Des islamistes recrutés dans l’Essonne
L’autre membre principal du groupe serait Kamel Daoudi, arrêté en Angleterre fin septembre 2001 et livré à la justice française. Informaticien de formation, il est soupçonné d’avoir assuré la logistique et les communications du groupe. En septembre 2002, Daoudi a écrit de sa cellule à une chaîne de télévision française pour justifier les attentats du 11 septembre 2001 aux États-Unis mais nier toute implication personnelle dans un projet d’attentat. "Notre religion applique la loi du talion agrémentée de miséricorde mais on ne peut pas avoir de miséricorde pour ceux qui occupent et profanent les lieux saints de l’islam", écrivait-il.

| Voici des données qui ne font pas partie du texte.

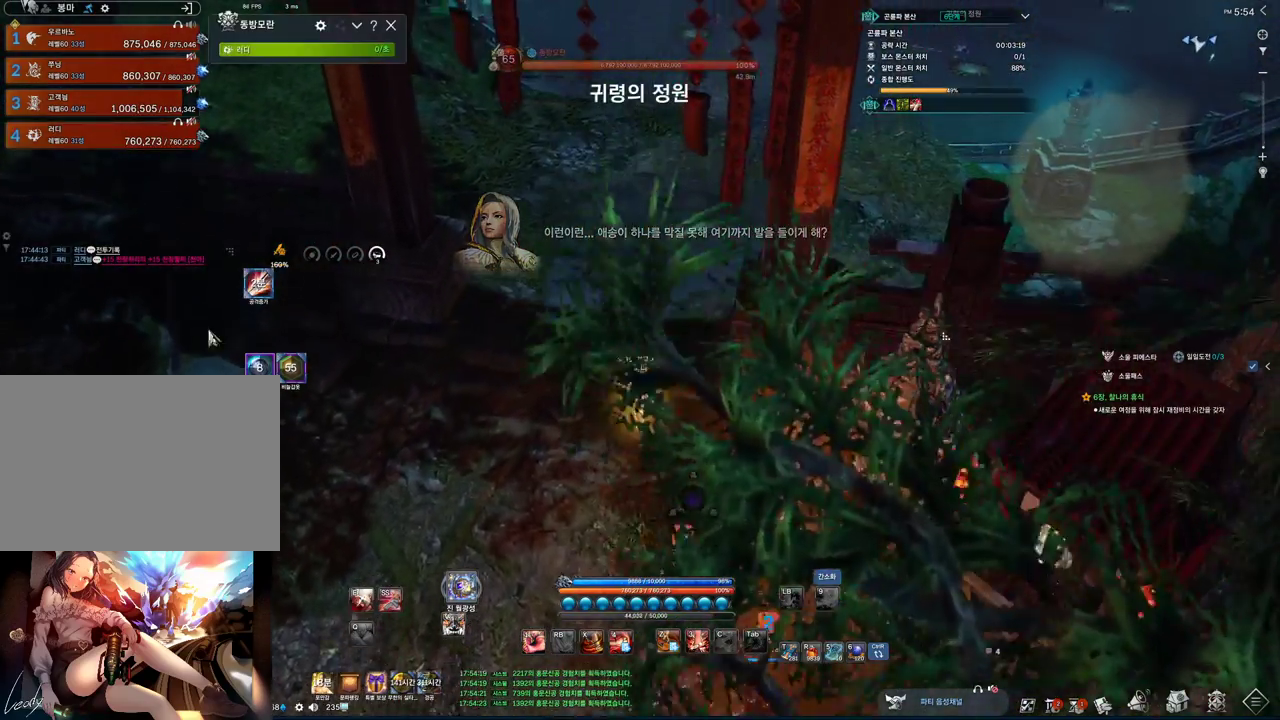
{"keys": ["alt", "w"], "mouse": [], "events": []}
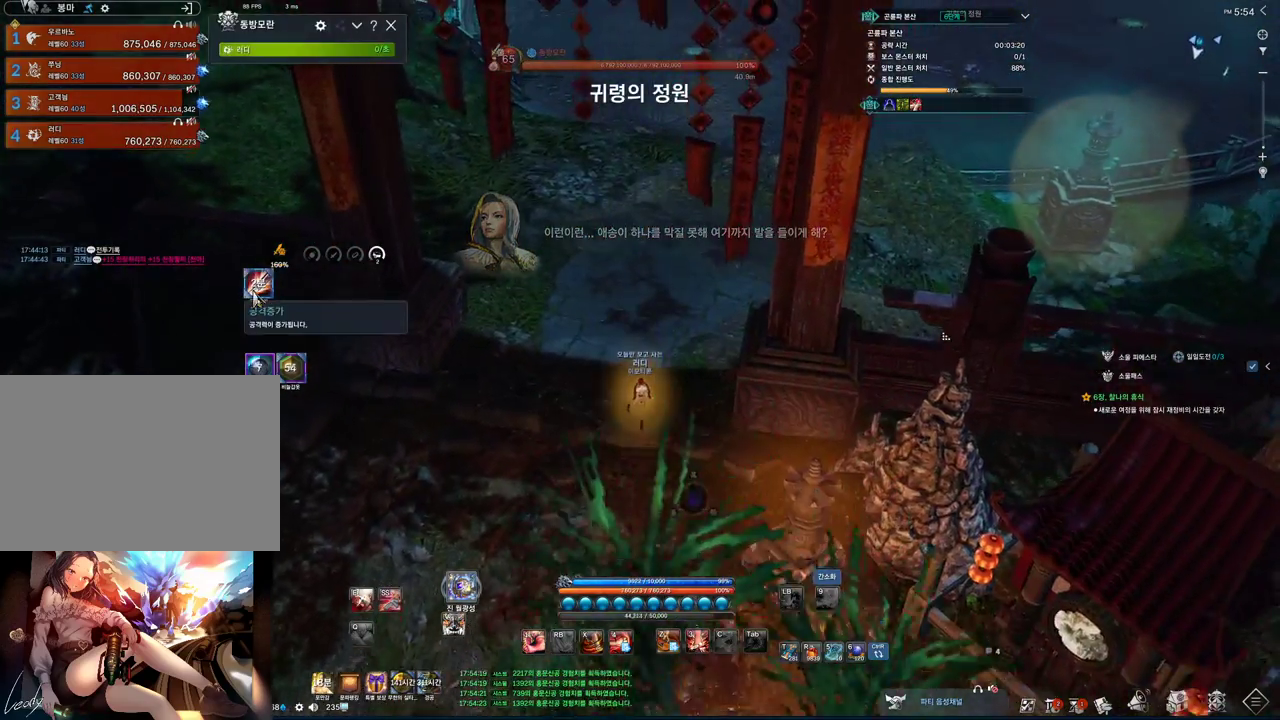
{"keys": ["w"], "mouse": [], "events": [[400, "alt", "up"]]}
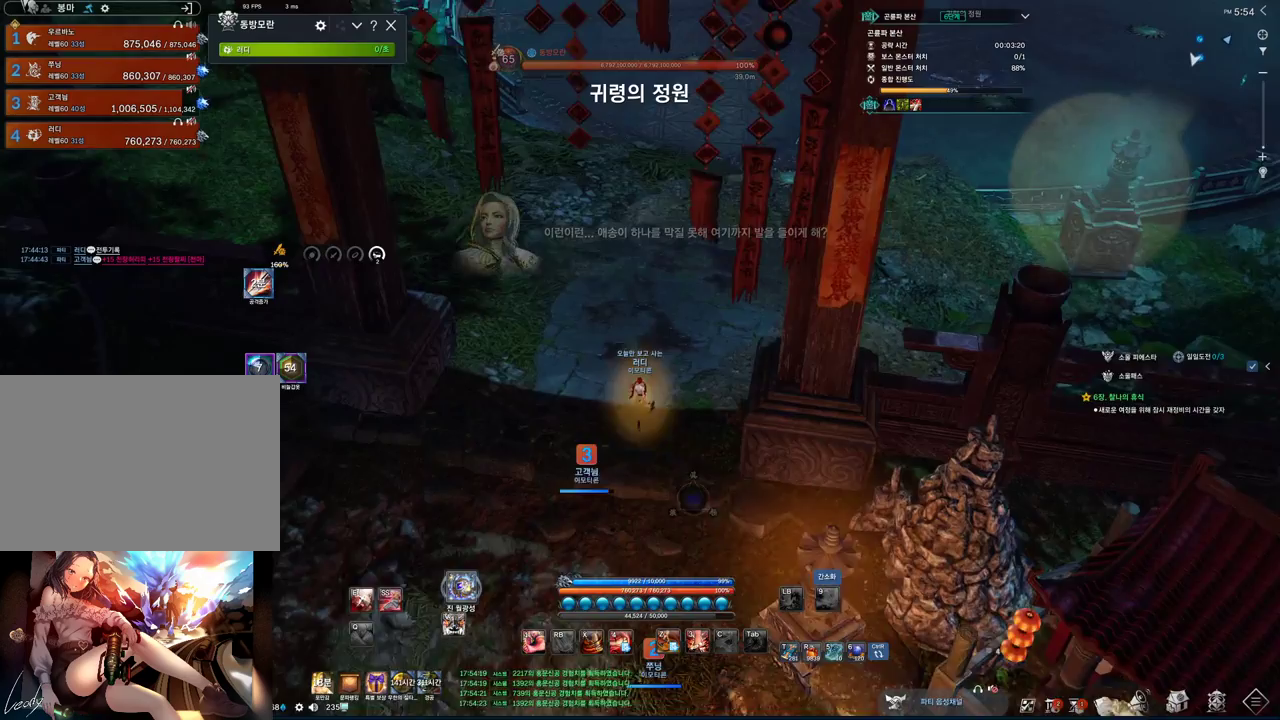
{"keys": ["d", "w"], "mouse": [], "events": [[66, "d", "down"], [200, "d", "up"], [500, "d", "down"]]}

Selon l’accusation, Djemel Beghal aurait recruté, au moins à partir de 1999, les membres de son réseau dans l’Essonne, dans les banlieues où il a vécu, enrôlant même son propre beau-frère, Johann Bonte, également renvoyé devant le tribunal. Il aurait eu des liens avec l’imam radical de Londres Abou Qatada, considéré comme l’un des "correspondants" d’Oussama ben Laden en Europe. Djamel Beghal aurait également fondé une cellule activiste aux Pays-Bas. En juin dernier, une cour d’appel néerlandaise a condamné quatre membres de cette cellule, dont un Français, Jérôme Courtailler, qui a été sanctionné de six ans de prison ferme. A Paris, l’accusation s’appuie notamment sur les dépositions de l’épouse de Djamel Beghal et de Nizar Trabelsi, qui accréditent l’idée que le groupe préparait bien une action violente. Sylvie Beghal, extradée d’Iran qu’elle avait gagné en 2002 depuis l’Afghanistan, a évoqué devant les magistrats français les préparatifs de l’attentat lors des séjours dans les camps d’Oussama ben Laden. Djamel Beghal devrait être interrogé durant l’audience sur ses liens supposés avec plusieurs figures de l’islam radical, notamment l’intellectuel islamiste Tarik Ramadan, dont il aurait suivi les enseignements en Suisse en 1994.